Vacancy Current Status

Designated Strength
Post Sanctioned Strength Current Serving
Chairperson 1 1
Judicial Member 4 2
Non-Judicial Member 4 1

Nine Year Performance

  • Cases Disposed: Between 2014 to 2023, the Lokpal disposed 1,281 complaints and 179 preliminary inquiries.
  • Conviction Rate: Only 7 cases registered since inception have completed trials. Of them, just 1 resulted in a conviction – a disproportionate assets case.
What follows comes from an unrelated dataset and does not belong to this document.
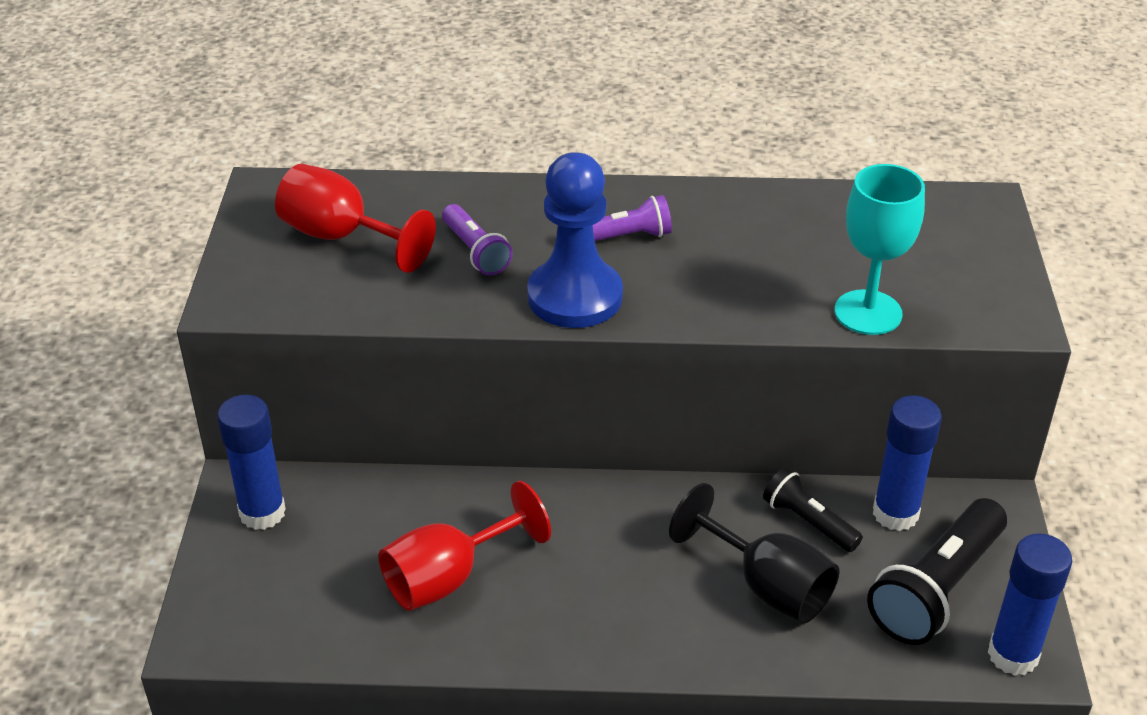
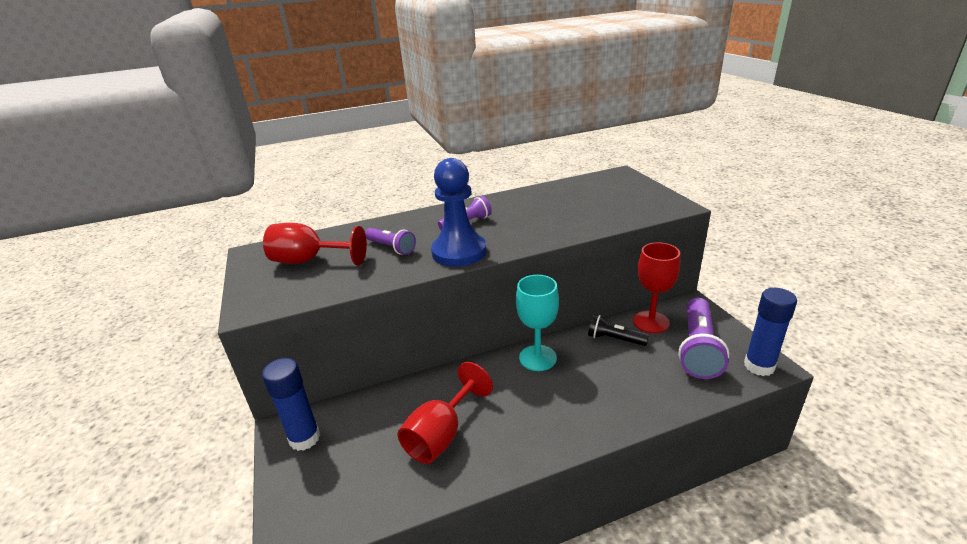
camera: 20 degrees left, 10 degrees down
(767, 586) = (618, 376): black goblet -> none
(868, 312) = (609, 220): turquoise goblet -> turquoise goblet (537, 358)
(895, 513) = (651, 322): blue glue stick -> red goblet
(936, 589) = (697, 348): black flashlight -> purple flashlight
Comparison with Global Peers

Agency Annual Cases Handled Conviction Rate %
Poland’s Central Anti-Corruption Bureau 828 cases 67% conviction rate
China’s National Corruption Prevention Bureau 37,000 99% for 2021
Indonesia’s Corruption Eradication Commission 100 cases on average 75% conviction rate

While structural and mandate differences inhibit direct comparison, the low conviction rates indicate prevention effectiveness gaps that the appointment will aim to bridge.

Appointment Significance

Catalyse Pending Appointments
  • Help consolidate pending appointments for vacant judicial, non-judicial members posts
  • Strengthen leadership needed to coordinate selection, build cohesive team
Boost Capacity, Reduce Pendency
  • Additional workforce to investigate over 1000 pending inquiries and complaints
  • Focus on procedural delays seeing over 5 years taken for a single case completion
Enhance Prevention Outcomes
  • Set benchmark for corruption probes prioritizing on major serial offenders.
  • Reverse declining conviction trends through process efficiency, investigation rigor
Infusion of Fresh Vigour
  • Instil renewed public trust on resolving high profile graft cases across domains
  • Coordinate with government on upgrading infrastructure assets towards the same

Caveats Requiring Mitigation

Financial Constraints
  • In 2022-23, Lokpal was allocated Rs 46 crore catering to establishment, awareness costs
  • With added workforce, asset creation costs to rise needing higher budgetary support
Inadequate Prosecution Capacity
  • Severe Prosecutor shortage with only two serving currently against requirement estimate of fifty
  • Impedes timeliness and rigour attainment in legal proceedings
Dilution Concerns
  • Apprehensions exist that appointment opacity enables backdoor political interference, patronage
  • Safeguards against arbitrary removal processes protect independence only formally

Previous Appointees’ Contribution

  • Former Chairperson Justice Pinaki Chandra Ghose instituted key reforms in functioning through computerization, digitisation during his 2019-2022 tenure
  • Ensured inquiry procedures were systematized enabling swift case disposal, conviction in one case

CAG Performance Audit on Lokpal (2021)

Parameters Assessed
  • Pace of inquiry completion, monitoring efficiency, staff adequacy
Key Findings
  • Only 38% of inquiries completed within mandated one year duration
  • Absence of centralized case monitoring system constrained output measurement
  • Nearly 50% allocated positions vacant hampering case load management
Supreme Audit Recommendations
  • Expedite recruitment to bridge manpower deficiencies affecting productivity
  • Develop centralized registry for tracking inquiry stages towards adherence
  • Prepare clear target efficiency metrics for graft cases probing, judgment
Impact of Anti-Corruption Bureau, Lokayukta
  • Need assessed for harmonizing mandate equations to strengthen synergies on graft prevention
  • Institutional coordination vital for actionable shared learnings on investigation good practices

The appointment comes at an opportune time for India to reiterate anti-graft commitments domestically and internationally. Besides accelerating selections for member vacancies, financial constraints affecting operations require policy attention. Reducing delays by enhancing procedural transparency and prosecution capacities will help reverse unsatisfactory conviction trends. But beyond tools, the test lies in walking the talk through visibly impartial conduct inspiring public confidence.